The 2008 targets require consumption to drop to 5.3 litres per 100 kilometres for a diesel, and 5.8 litres per 100 kilometres for petrol engines.

The industry is attacking the problem with near desperation --- applying new generations of turbochargers, petrol and diesel high pressure direct injection systems, new transmissions systems such as dual clutch transmissions, starter-alternators, electric steering and new air-conditioning systems.

Imperfect tool

Suppliers say carmakers are looking for systems that offer several percentage points of fuel efficiency gains. They are not interested in advances that offer a mere one or two percentage points.
But if the economic incentives are wrong for consumers, the industry's technical virtuosity could come to nothing.

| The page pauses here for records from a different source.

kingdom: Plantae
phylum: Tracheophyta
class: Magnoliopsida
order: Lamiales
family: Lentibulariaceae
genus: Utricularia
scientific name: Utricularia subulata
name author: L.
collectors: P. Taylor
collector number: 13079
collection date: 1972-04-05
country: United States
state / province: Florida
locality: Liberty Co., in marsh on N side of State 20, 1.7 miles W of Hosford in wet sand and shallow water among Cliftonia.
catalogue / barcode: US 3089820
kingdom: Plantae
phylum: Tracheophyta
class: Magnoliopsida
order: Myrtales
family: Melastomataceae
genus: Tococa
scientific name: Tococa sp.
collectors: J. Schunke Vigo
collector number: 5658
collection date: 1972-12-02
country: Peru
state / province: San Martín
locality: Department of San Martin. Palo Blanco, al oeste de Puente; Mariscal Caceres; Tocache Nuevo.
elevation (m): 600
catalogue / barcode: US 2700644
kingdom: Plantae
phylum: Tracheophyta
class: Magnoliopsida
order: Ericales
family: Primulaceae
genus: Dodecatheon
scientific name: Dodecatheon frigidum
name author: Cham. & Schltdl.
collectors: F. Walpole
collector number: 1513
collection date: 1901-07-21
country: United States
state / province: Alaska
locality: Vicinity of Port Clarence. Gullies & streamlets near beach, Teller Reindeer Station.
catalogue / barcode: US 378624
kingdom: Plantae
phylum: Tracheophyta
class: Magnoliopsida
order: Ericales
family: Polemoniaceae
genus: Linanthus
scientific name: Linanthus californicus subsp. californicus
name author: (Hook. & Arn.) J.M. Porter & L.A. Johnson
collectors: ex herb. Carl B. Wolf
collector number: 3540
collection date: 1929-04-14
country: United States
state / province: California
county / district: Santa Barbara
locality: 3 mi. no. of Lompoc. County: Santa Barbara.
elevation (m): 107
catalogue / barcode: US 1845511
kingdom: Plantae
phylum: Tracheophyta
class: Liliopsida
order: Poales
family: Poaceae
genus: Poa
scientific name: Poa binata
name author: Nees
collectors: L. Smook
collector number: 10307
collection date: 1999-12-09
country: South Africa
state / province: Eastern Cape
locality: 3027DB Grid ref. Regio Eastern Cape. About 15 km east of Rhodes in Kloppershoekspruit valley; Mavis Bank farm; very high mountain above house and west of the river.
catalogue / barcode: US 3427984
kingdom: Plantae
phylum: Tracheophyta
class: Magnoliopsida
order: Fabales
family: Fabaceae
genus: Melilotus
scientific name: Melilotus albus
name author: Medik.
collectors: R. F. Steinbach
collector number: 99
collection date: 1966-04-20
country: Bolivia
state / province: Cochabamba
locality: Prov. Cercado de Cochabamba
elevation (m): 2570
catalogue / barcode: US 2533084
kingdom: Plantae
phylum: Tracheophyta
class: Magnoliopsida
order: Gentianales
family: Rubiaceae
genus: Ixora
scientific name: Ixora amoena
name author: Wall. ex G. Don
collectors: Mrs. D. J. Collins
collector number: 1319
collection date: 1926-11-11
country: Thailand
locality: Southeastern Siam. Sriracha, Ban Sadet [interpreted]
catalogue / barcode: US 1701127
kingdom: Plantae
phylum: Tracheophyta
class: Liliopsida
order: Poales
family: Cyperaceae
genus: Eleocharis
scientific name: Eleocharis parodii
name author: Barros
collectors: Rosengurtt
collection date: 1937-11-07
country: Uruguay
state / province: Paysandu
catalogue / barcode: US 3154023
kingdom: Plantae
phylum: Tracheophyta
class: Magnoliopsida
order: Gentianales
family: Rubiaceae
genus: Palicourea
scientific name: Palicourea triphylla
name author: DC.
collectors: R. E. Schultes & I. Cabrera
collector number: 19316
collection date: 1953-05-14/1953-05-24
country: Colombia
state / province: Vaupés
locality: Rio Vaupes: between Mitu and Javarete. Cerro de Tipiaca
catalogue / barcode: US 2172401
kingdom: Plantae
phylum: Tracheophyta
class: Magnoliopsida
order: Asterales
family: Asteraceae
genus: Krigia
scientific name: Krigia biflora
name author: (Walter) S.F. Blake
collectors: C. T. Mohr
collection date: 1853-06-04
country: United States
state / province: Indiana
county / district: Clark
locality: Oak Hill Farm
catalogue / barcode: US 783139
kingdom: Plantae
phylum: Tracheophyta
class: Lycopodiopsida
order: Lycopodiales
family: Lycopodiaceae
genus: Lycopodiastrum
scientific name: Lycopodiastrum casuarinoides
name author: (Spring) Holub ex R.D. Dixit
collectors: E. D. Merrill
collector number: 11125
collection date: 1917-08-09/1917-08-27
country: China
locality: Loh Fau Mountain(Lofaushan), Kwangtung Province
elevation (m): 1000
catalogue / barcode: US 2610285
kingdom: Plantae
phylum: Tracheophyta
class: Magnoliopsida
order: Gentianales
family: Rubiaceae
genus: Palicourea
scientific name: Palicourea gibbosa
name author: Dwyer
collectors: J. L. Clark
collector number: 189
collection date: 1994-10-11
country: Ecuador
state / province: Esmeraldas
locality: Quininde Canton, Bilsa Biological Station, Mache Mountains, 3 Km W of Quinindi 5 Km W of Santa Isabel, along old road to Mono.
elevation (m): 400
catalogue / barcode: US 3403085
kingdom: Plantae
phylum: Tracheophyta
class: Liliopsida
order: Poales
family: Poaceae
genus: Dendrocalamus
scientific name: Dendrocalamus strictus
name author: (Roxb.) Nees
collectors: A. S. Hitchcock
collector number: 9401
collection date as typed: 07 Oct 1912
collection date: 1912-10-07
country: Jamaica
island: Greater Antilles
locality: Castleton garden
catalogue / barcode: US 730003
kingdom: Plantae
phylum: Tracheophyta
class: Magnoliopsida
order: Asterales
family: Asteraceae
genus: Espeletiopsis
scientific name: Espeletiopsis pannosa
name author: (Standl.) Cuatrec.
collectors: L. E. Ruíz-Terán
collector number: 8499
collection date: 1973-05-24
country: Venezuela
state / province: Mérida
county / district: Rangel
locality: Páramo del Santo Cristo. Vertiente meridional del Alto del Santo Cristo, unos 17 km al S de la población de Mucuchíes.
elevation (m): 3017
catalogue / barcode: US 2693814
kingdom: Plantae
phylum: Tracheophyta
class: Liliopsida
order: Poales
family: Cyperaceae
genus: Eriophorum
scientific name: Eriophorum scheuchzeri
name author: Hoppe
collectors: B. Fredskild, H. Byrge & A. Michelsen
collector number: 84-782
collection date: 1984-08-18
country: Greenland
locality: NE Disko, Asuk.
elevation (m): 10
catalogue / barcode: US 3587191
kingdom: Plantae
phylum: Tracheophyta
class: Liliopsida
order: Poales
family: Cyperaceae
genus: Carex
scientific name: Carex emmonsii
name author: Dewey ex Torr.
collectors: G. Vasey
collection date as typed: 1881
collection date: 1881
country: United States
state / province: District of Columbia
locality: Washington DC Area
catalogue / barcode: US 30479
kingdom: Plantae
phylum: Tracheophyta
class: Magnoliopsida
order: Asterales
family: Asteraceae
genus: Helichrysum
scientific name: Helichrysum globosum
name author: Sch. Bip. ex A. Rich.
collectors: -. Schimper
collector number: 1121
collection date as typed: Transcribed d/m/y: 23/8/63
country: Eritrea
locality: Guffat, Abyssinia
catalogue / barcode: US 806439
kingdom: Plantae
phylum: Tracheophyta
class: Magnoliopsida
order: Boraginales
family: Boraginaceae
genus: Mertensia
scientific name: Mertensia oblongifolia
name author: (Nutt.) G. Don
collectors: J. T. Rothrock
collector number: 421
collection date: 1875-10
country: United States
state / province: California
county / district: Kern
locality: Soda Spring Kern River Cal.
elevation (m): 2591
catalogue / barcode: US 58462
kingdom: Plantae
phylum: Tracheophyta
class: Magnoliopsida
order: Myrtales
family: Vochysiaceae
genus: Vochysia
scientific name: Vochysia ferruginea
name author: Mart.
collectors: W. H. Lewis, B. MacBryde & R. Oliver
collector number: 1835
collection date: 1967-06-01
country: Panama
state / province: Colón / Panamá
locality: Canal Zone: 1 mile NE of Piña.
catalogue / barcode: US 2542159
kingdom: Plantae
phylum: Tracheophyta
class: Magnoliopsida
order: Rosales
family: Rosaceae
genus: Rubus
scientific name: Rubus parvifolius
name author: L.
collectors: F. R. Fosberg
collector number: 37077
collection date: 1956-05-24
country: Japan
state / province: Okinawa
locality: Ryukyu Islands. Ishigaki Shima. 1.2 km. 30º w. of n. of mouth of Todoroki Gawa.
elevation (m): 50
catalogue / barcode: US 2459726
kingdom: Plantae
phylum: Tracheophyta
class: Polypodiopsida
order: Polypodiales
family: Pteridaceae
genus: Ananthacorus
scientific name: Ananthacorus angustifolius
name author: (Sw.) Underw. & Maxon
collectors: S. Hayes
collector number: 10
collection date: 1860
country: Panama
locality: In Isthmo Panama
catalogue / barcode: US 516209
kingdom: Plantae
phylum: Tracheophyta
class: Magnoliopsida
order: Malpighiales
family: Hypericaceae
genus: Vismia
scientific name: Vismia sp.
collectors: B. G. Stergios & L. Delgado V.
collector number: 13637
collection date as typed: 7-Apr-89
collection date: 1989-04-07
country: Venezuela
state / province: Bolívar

Average fleet economy targets are an imperfect tool for delivering CO2 reduction. So far, consumers appear to be choosing higher output powertrains with greater efficiency. ACEA says 2002 emissions were 165g/km - a slight rise from the 2001 figure of 164g/km.

It's Economics 101 - issues like CO2 reduction are a classic case for the 'free-rider' problem.

While it makes sense for everyone else to improve their fuel economy, the calculus can be quite different for an individual consumer. Many consumers opt to take the benefits of better fuel economy in higher performance engines rather than maintaining the same power output and saving money.

Without further large hikes in fuel taxes in Europe, consumers will likely continue to go for the fun option rather than the environmentally friendly one.

But rather than confront this reality, regulators are considering further regulations - a reduction in particulate emissions, for example, or a shift to CO2 air-conditioning systems that will make it even more difficult to achieve the CO2 reduction targets.

"Today's cars are clean, but the people in Brussels want more," said one development executive.

Cars have also become heavier and less fuel-efficient as more equipment is added to meet safety regulations.

The industry feels that it is running up against the limit of what it can do. If regulators recognise this (a big 'if' at present) this will mean that we are reaching the apogee of the pay-off for environmentally friendly technologies.